In Q1 2024, there were 18,160 job vacancies in office-related industries in Hong Kong. However, even if all job vacancies were filled, with each job position requiring 73 sq ft of net floor area (NFA), the market can only absorb 1.3 million sq ft of office space. With total vacant office space currently stands at 14 million sq ft, this would only help reduce the overall office vacancy rate to 12%.
To occupy this remaining 13.2 million sq ft of vacant office space, our analysis indicates the market would require at least 181,700 additional new office-related job openings. In summary, the 18,160 existing vacancies are insufficient to significantly reduce the total vacant office space.

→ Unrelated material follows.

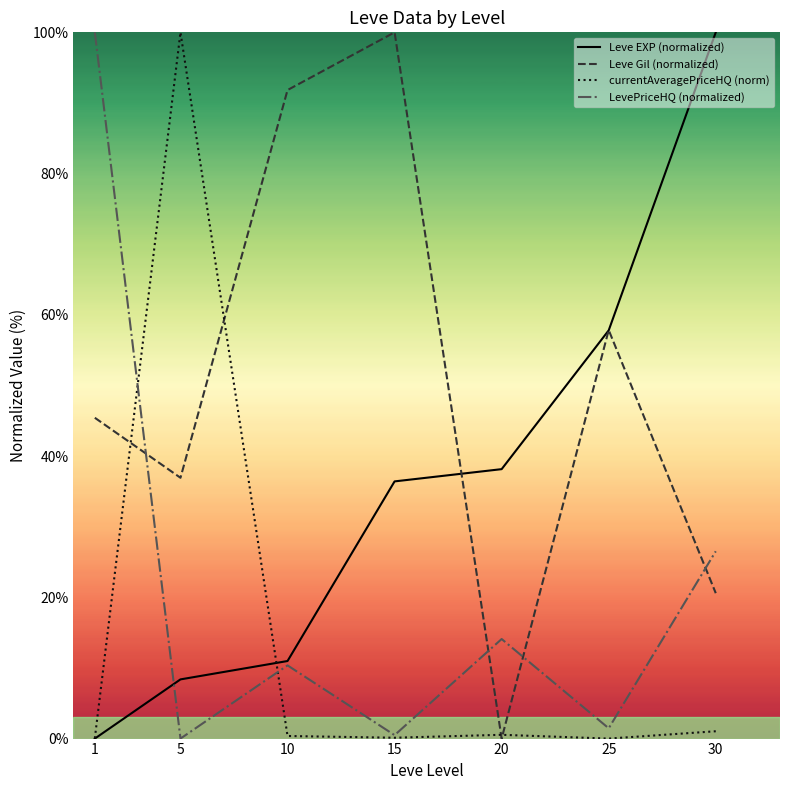

What is the spread (max minus min) of values at 20?

38.2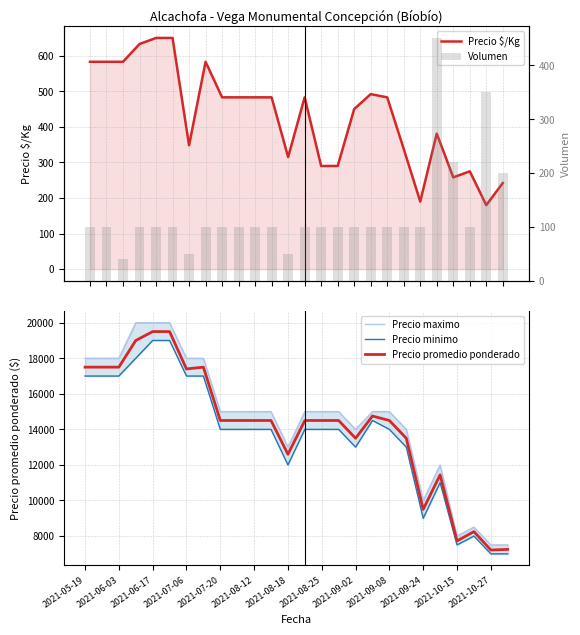

How many categories are shown in the chart?

26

Figure 1: No. of office-related job vacancies in Hong Kong
Source: Census and Statistics Department, JLL, 2024
In the medium-term, the market will have to contend with high vacancy levels. However, even during broader economic or market challenges, there are bright spots that offer a measure of optimism over a longer timeframe.

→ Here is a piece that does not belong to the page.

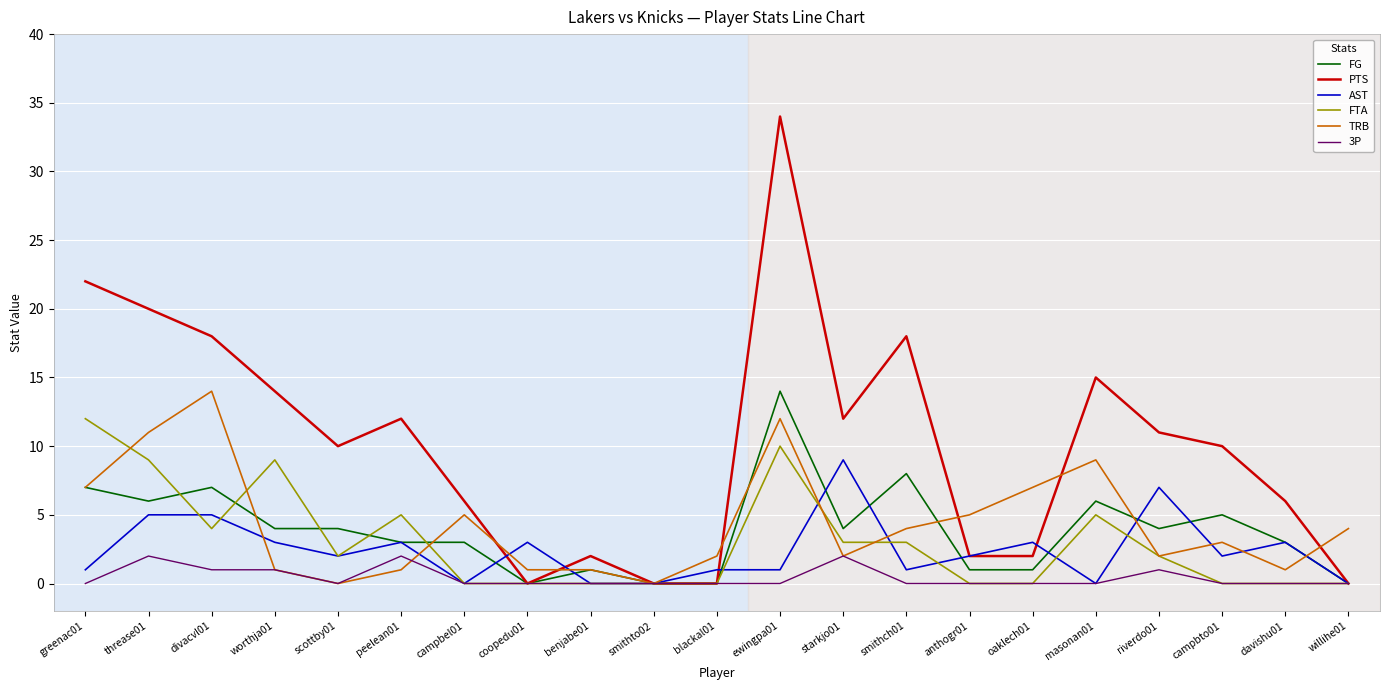

How many lines are shown in the chart?

6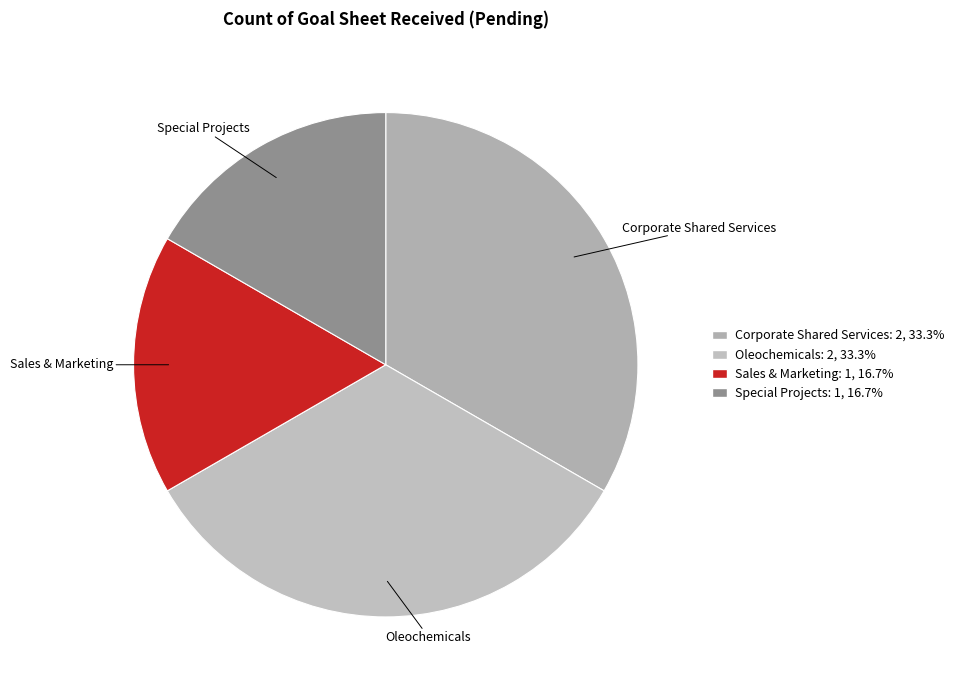

Approximately how many times larger is the value at Oleochemicals compared to Special Projects?

2.0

The high vacancy levels give occupiers more flexibility to move to newer buildings, where they can leverage stronger bargaining power. In these market conditions, buildings that are newer, forward-looking, and incorporate ESG features as well as advanced technology will have a competitive advantage. This dynamic creates opportunities for both occupiers, who can be more selective, as well as landlords of the most forward-looking buildings, who can potentially maintain stronger occupancy and rental rates. It’s a shift that favors modern, sustainable real estate assets over the medium to long term.
According to JLL APAC Research, the office re-entry rate has gradually returned to a ‘normal’ level. Specifically, Hong Kong’s office re-entry rate has shifted towards the ‘normal’ (over 90% of normal) range over the subsequent years. This suggests that the city has since seen a steady return of employees to in-person work at office locations.
Additionally, the finance and insurance sectors in Hong Kong are poised to benefit from several key demand drivers in the coming years. Integration within the Greater Bay Area (GBA) and Hong Kong’s role as an offshore RMB hub presents a significant opportunity for the industry. Hong Kong’s status as a leading international financial centre, combined with the fundraising needs of China’s burgeoning tech sector, is expected to generate sustained demand for financial services, thus translating to sustainable office demand.
On the other hand, Mainland China is set to remain a primary engine of global economic growth. This China-driven growth is also anticipated to boost demand for asset management and cross-border wealth management services in Hong Kong as investors seek to capitalise on the country’s economic dynamism.
The chart below shows that the number of PRC offices has increased from 901 in 2013 to 2,177 in 2023, indicating a substantial expansion of over 140%. Moreover, the percentage of PRC offices in Hong Kong soared, from around 13% in 2013 to 25% in 2023. This consistent growth reflects the deepening economic integration and increasing business presence of mainland China in Hong Kong.
Figure 2: No. of regional headquarters/regional offices/local offices from PRC in Hong Kong
Source: Census and Statistics Department, 2024
The continued presence of multinational corporations (MNCs) in Hong Kong provides a reliable source of sustained demand from non-local companies operating in the market. This diverse set of demand drivers, ranging from regional integration to domestic and international corporate activity, positions the finance and insurance sectors as key beneficiaries of the city’s ongoing economic development and evolution.